**DESCRIPTION OF THE TASK**
Render into Spanish this sentence from the article below on China's J-11BG fighter upgrade: "The operational effect is clear: an old heavy fighter of Flanker design is regaining real relevance in a modern combat environment."

**PROVIDED TEXT**
= = = = =

With 100 J-11BGs, Beijing is accelerating the modernization of its fighter fleet

Shenyang J11B

China is upgrading around 100 J-11Bs to the J-11BG standard with AESA radar and PL-10 missiles. This will enable it to turn the tables on Japan’s F-15Js.

In summary

The modernization of around 100 J-11B fighters to the J-11BG standard confirms a major trend in Chinese combat aviation: Beijing is not only focusing on new aircraft such as the J-20 and J-35, but also on the systematic upgrading of its existing fleets. According to several corroborating sources, the J-11BG is being equipped with a more modern AESA radar and the integration of recent missiles such as the short-range PL-10 and the long-range PL-15. The operational effect is clear: an old heavy fighter of Flanker design is regaining real relevance in a modern combat environment. However, we must remain precise. To say that the J-11BG is now “superior” to the Japanese F-15J only makes sense with some nuance. Compared to non-modernized F-15Js, the argument is valid. Compared to F-15Js upgraded to the JSI standard with APG-82 AESA radar, enhanced electronic warfare and new missiles, the hierarchy becomes much less obvious. What really changes is the ratio of mass, rate of fire and regional pressure.

= = = = =

**DATASET RECORDS**
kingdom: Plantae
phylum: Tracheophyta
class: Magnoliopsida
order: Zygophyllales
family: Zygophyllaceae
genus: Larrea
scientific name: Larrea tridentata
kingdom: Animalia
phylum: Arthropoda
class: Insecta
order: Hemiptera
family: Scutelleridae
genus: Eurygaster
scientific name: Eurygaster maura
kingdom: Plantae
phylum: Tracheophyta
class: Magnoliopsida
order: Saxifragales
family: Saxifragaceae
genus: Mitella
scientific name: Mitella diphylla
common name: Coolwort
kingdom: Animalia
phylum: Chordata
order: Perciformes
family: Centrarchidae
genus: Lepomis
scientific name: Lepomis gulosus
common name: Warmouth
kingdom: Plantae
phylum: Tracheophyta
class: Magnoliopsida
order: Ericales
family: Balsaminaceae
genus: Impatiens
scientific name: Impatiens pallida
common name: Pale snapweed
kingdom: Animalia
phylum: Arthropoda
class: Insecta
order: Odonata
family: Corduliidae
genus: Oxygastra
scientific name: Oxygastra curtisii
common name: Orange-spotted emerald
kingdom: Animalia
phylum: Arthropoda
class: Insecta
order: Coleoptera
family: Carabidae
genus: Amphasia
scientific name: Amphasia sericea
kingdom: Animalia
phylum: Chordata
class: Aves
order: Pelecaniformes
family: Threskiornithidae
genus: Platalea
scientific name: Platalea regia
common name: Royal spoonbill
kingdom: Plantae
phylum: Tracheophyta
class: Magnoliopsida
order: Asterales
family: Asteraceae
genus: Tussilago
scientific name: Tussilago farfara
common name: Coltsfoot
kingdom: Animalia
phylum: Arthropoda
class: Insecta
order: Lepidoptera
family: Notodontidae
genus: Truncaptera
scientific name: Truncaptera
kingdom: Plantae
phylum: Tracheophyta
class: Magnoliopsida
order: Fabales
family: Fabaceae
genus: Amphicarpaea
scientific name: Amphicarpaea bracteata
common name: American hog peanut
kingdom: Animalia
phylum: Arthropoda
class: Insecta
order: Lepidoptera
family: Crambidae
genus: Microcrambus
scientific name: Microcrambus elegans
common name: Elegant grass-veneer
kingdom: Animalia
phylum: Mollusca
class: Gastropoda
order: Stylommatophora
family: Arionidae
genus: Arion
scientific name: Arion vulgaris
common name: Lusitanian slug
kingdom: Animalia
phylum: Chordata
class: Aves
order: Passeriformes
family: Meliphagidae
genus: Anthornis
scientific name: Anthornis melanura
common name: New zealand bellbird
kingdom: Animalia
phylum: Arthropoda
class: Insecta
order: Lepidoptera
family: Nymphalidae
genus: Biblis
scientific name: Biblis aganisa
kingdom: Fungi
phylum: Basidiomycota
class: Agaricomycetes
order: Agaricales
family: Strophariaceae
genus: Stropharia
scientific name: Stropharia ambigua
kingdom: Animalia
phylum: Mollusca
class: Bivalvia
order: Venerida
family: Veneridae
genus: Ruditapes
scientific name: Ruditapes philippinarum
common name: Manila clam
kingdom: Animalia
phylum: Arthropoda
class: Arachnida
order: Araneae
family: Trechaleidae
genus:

= = = = =

**SOLUTION**
El efecto operativo es claro: un antiguo caza pesado de diseño Flanker está recuperando una relevancia real en un entorno de combate moderno.